Es decir, confunden (sin mala voluntad, vale decir) aspectos éticamente antagónicos y distantes para defender el no-consumo de carne. Porque no hay relación entre el que mata por matar como aquel que mata y come para sustento propio. Pienso en un caso que fue objeto de debate: el accidente aéreo de Los Andes, cuando la necesidad llevó a los sobrevivientes a un extremo impensable: la antropofagia. Lo que en condiciones sociales normales hubiera sido una conducta reprochable (comer carne humana, en este caso, de hombres muertos), ante circunstancias de vivir o morir fue entendido incluso por la iglesia. De igual modo, pienso en el permiso que concede la tradición judía de negar a Dios si de esta manera se preserva la vida propia. El consumo de carne no se hace por diversión, sino para vivir.
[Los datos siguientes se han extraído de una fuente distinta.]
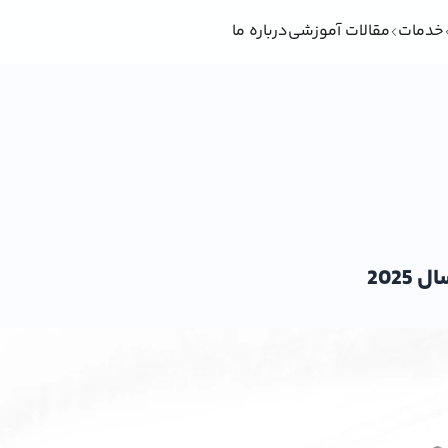
خدمات
مقالات آموزشی
درباره ما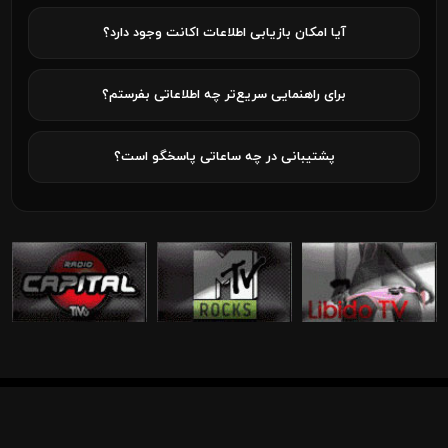
آیا امکان بازیابی اطلاعات اکانت وجود دارد؟
برای راهنمایی سریع‌تر چه اطلاعاتی بفرستم؟
پشتیبانی در چه ساعاتی پاسخگو است؟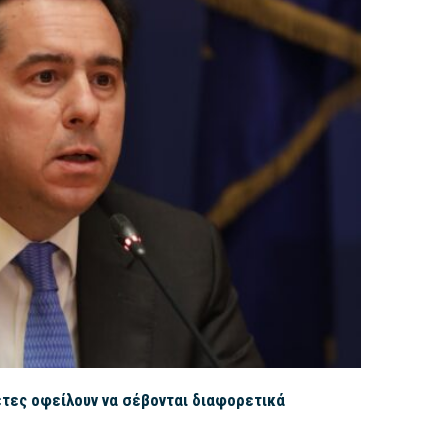
έτες οφείλουν να σέβονται διαφορετικά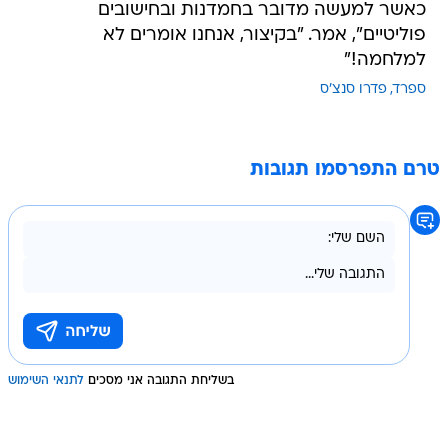
כאשר למעשה מדובר בחמדנות ובחישובים
פוליטיים", אמר. "בקיצור, אנחנו אומרים לא
למלחמה!"
ספרד
פדרו סנצ'ס
טרם התפרסמו תגובות
בשליחת התגובה אני מסכים
לתנאי השימוש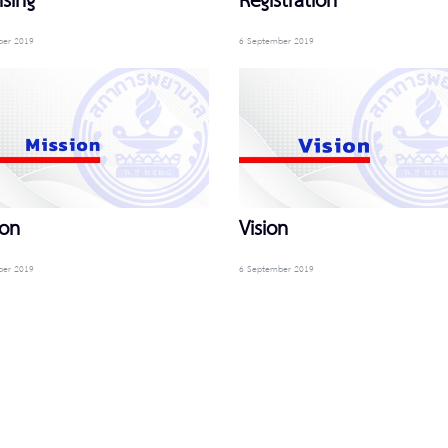
nsing
Registration
ber 2019
6 September 2019
ion
Vision
ber 2019
6 September 2019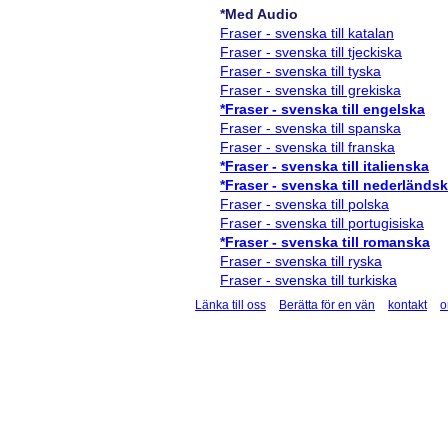
*Med Audio
Fraser - svenska till katalan
Fraser - svenska till tjeckiska
Fraser - svenska till tyska
Fraser - svenska till grekiska
*Fraser - svenska till engelska
Fraser - svenska till spanska
Fraser - svenska till franska
*Fraser - svenska till italienska
*Fraser - svenska till nederländs
Fraser - svenska till polska
Fraser - svenska till portugisiska
*Fraser - svenska till romanska
Fraser - svenska till ryska
Fraser - svenska till turkiska
Länka till oss
Berätta för en vän
kontakt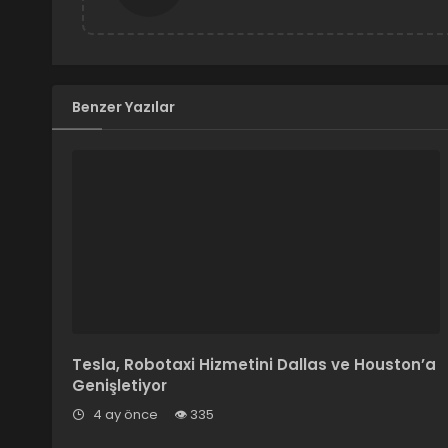
Benzer Yazılar
Tesla, Robotaxi Hizmetini Dallas ve Houston’a
Genişletiyor
4 ay önce
335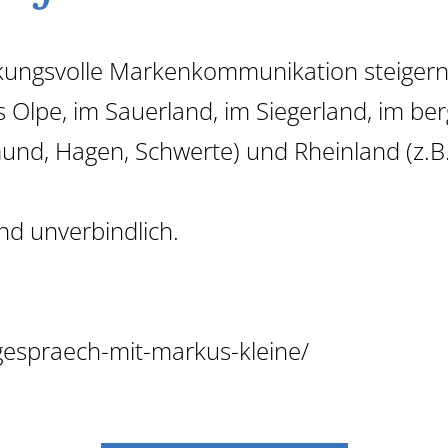
kungsvolle Markenkommunikation
steigern
 Olpe, im Sauerland, im Siegerland, im b
nd, Hagen, Schwerte) und Rheinland (z.B. 
nd unverbindlich.
gespraech-mit-markus-kleine/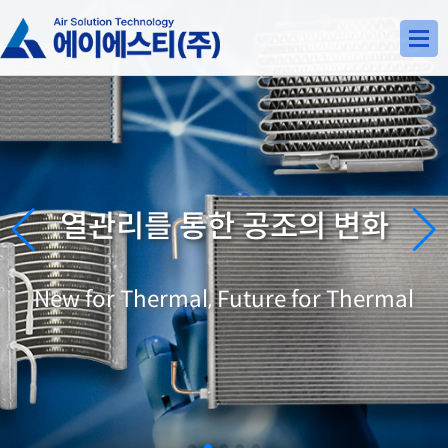
공조의 가치, 에이에스티(주)가 함께
열관리를 통한 공조의 변화
New for Thermal, Future for Thermal
Valuable thermal, with AST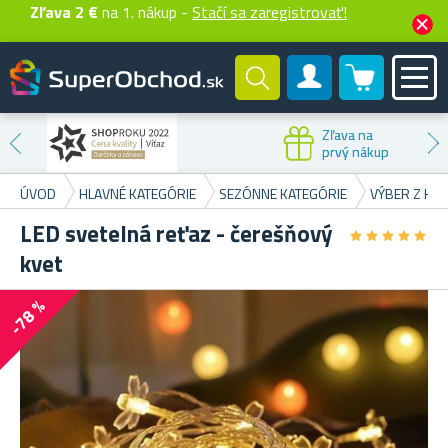
Zľava 2 €
na 1. nákup -
Stačí sa zaregistrovať!
0 produktů
Zákaznícky účet
Zľava na
prvý nákup
ÚVOD
HLAVNÉ KATEGÓRIE
SEZÓNNE KATEGÓRIE
VÝBER Z HR
LED svetelná reťaz - čerešňový
★
★
★
★
★
★
★
★
★
★
kvet
-78 %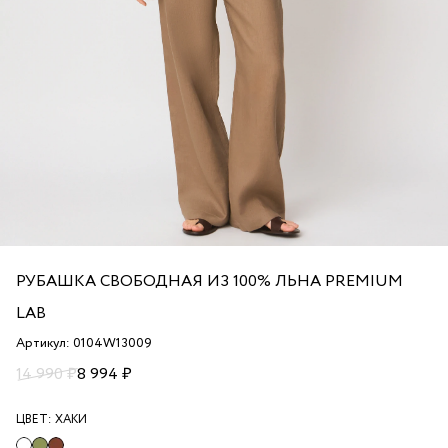
РУБАШКА СВОБОДНАЯ ИЗ 100% ЛЬНА PREMIUM
LAB
Артикул: 0104W13009
14 990 ₽
8 994 ₽
ЦВЕТ:
ХАКИ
De allí que criticar a quienes tienen una alimentación cárnica, de creerlos seres intrínsecamente reprochables porque hacen algo condenable ante la moralidad de ellos, es una muestra de poca aceptación de nuestras diferencias humanas. La imagen que ilustra esta entrada hace referencia a un episodio de Los Simpson titulado «Lisa la vegetariana». La segunda de la prole amarilla descubre el vegetarianismo, y cual evangelista emprende una cruzada contra las costumbres carnívoras de los infieles, encabezados por Homero que prepara un suculento cerdo para honrar en una parrilla «pagana»; Lisa termina arruinando el banquete, se pelea con su «troglodita» padre y por último conoce a Paul McCartney y su (fallecida) esposa Linda, quienes le dan una lección acerca de que las conductas propias no se deben imponer a los demás, quienes por ser diferentes a uno no dejan de ser buenos seres humanos. Happy-ending.

Si hay algo que apoyo sin cuestionamientos es el trato ético hacia los animales y los derechos que estos tienen: esto es oponerse al maltrato, al abandono de mascotas, al comercio de especies, a los circos que tienen animales, a las cacerías, al uso de pieles, a los sacrificios; lo cual no implica que renuncie a mi dieta cárnica, que tampoco es exclusiva de la especie humana: es muy común en la naturaleza. Estudios demuestran que la evolución hacia el homo sapiens sapiens se debió al tránsito que dieron las primeras poblaciones hacia una alimentación con alto contenido en proteínas (carnes). De allí que adoptar el vegetarianismo/veganismo es una conducta asumida de manera voluntaria (muy respetable, repito) desde un plano espiritual, filosófico y cultural, propio del desarrollo de la conciencia humana.

Debe haber respeto por las diferentes opciones alimenticias, tanto de parte de los que comen carne como de los que no lo hacen, ya que unas personas no son mejores que otras por adoptar determinada conducta. Lo cuestionable está en asumir que una postura propia es la correcta, la ideal, la verdad, porque de conductas correctas se pasa fácilmente a la «corrección» de los diferentes, de los equivocados, de los infieles e impuros, y vaya que la humanidad ha tenido que pagar en vidas humanas tantas correcciones.